Further education as a marketing brand
Is further education about learning and development or personal branding?
05th May 2011
published by Jon Dean
The changing costs of university education in England have sparked much debate, generated miles and miles’ worth of column inches and given a few individuals ‘legitimacy’ for anarchy. It will continue to be an issue as the fees take hold, and the subject will doubtless rear its head again before the next general election in four years’ time.
Yet I think we’ve been marketed a dream of further education that is perhaps out of perspective. Like in the rest of the consumer society where we believe that having the right clothes, postcode or motor car promotes our well being, we now have a distorted view of further education.
Does a £9,000 degree make you twice as smart as a £4,500 degree? Or is a £9,000 degree the one which gives you a certificate with the ‘right’ college name on it? University degree by brand? This of course isn’t new – just that now you have to consider the financial value of it. If you’re now going to spend twice as much for the right certificate, you now have to be honest with yourself – am I going to this university because the course is twice as good (and the material worth £4,500 x 3 more), or is the status of the degree worth £13,500 more in the job market? Either is valid. Which are you really buying? (Note: Really. Buying.)

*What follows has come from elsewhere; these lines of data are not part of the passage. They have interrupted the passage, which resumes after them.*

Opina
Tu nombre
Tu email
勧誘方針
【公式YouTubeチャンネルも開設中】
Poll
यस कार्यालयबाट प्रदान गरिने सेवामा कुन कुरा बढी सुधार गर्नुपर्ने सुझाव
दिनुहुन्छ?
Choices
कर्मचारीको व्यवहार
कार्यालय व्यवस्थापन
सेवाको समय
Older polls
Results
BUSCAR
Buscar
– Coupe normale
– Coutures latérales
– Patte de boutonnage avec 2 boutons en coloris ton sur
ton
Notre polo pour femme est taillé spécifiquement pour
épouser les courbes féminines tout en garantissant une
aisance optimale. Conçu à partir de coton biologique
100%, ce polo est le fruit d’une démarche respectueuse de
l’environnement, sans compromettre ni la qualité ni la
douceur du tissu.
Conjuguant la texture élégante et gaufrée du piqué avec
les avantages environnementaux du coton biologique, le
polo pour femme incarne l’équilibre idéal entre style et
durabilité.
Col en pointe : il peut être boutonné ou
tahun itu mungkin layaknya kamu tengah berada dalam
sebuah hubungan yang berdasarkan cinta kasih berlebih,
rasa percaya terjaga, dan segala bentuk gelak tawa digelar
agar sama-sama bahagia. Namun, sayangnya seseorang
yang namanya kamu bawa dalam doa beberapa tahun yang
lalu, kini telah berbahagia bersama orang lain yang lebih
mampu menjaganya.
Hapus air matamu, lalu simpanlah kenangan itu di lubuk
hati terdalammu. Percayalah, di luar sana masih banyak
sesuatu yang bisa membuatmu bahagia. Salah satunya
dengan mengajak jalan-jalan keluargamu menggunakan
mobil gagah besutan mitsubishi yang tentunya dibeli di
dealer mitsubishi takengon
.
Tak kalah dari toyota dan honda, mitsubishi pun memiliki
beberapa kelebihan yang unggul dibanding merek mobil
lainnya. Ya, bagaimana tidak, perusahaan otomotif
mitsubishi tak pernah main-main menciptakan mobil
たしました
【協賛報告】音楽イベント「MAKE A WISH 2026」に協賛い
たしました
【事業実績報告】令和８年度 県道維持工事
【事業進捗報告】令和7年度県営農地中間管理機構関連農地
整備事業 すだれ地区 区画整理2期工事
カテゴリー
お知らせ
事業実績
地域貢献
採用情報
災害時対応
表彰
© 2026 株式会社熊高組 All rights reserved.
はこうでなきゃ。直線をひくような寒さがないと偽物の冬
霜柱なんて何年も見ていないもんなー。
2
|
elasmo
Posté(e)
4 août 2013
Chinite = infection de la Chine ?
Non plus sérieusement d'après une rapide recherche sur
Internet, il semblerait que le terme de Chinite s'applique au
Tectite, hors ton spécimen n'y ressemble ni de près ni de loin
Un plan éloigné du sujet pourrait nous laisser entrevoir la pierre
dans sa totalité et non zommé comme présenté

Similarly is a £4,500 degree worth infinitely more than no degree? The dream we’ve been sold is that every student should be able to have the right to go to university. Somebody forgot to remind us that just because it’s there, it doesn’t necessarily mean you should.
No degree would probably be better for many students who leave university poorly prepared for working (for the likes of you and me or anybody else). And often in serious debt although that’s a whole other subject. Last week I received a CV for a telesales role from an individual who had pretty much flunked GCSEs and A levels but managed to do a degree in History and Art. The CV proclaimed that the individual was now looking for a career in telesales or customer service. Go figure.

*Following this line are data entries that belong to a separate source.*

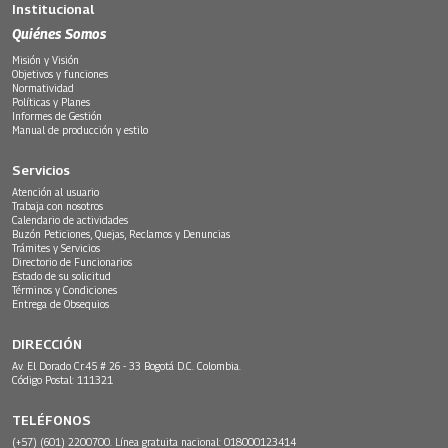
Institucional
Quiénes Somos
Misión y Visión
Objetivos y funciones
Normatividad
Políticas y Planes
Informes de Gestión
Manual de producción y estilo
Servicios
Atención al usuario
Trabaja con nosotros
Calendario de actividades
Buzón Peticiones, Quejas, Reclamos y Denuncias
Trámites y Servicios
Directorio de Funcionarios
Estado de su solicitud
Términos y Condiciones
Entrega de Obsequios
DIRECCIÓN
Av. El Dorado Cr.45 # 26 - 33 Bogotá D.C. Colombia.
Código Postal: 111321
TELÉFONOS
(+57) (601) 2200700. Línea gratuita nacional: 018000123414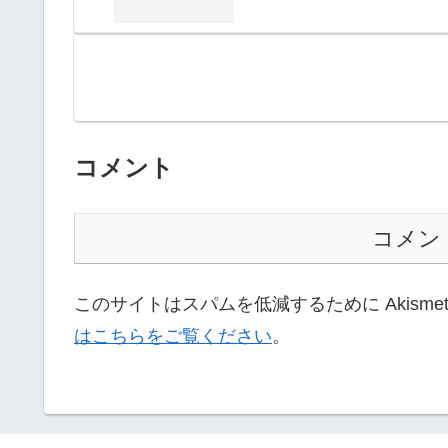
コメント
コメン
このサイトはスパムを低減するために Akisme
はこちらをご覧ください
。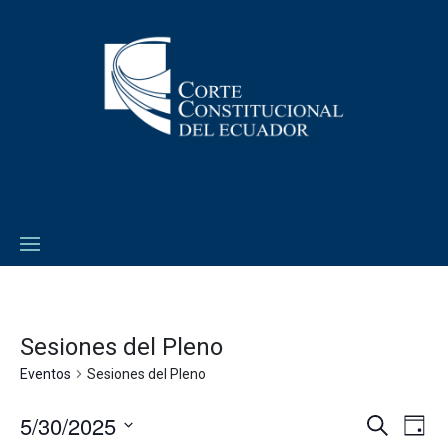
Sesiones del Pleno
Eventos
Sesiones del Pleno
5/30/2025
Navega
Na
Buscar
Día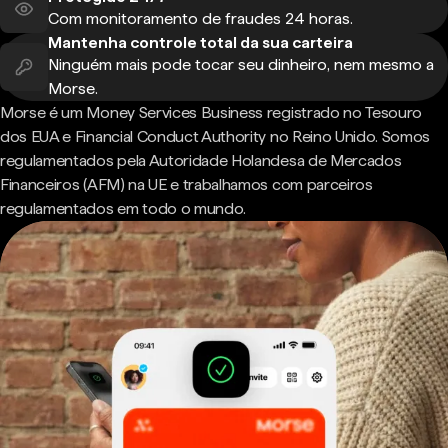
Com monitoramento de fraudes 24 horas.
Mantenha controle total da sua carteira
Ninguém mais pode tocar seu dinheiro, nem mesmo a
Morse.
Morse é um Money Services Business registrado no Tesouro
dos EUA e Financial Conduct Authority no Reino Unido. Somos
regulamentados pela Autoridade Holandesa de Mercados
Financeiros (AFM) na UE e trabalhamos com parceiros
regulamentados em todo o mundo.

Soichiro Honda who created the Honda motor company studied engineering but never took the final exams. The knowledge was invaluable to him. The certificate superfluous.
Working out whether education is a results-orientated process on its own that sets an individual up for a successful and happy career / adulthood / life, or whether it’s a personal branding exercise (that may or may not then become a valid pathway to the former) is now in sharper focus.